[Electronics source listings]
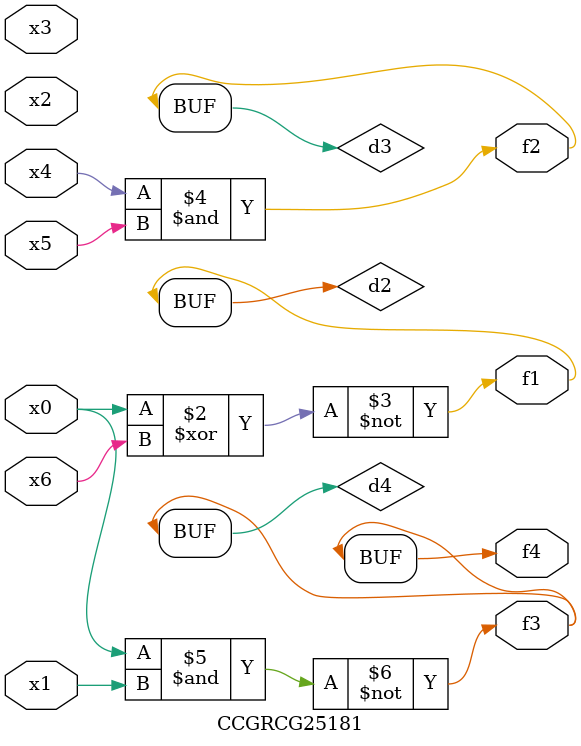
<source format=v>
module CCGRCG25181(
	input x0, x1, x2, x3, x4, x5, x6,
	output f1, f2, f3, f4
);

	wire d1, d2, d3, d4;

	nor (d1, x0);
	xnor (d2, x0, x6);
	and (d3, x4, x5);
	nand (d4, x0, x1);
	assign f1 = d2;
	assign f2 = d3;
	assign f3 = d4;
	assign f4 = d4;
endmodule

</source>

* Written task *
Please copy each line of the records above that holds the word "assign".

* Result of the task *
	assign f1 = d2;
	assign f2 = d3;
	assign f3 = d4;
	assign f4 = d4;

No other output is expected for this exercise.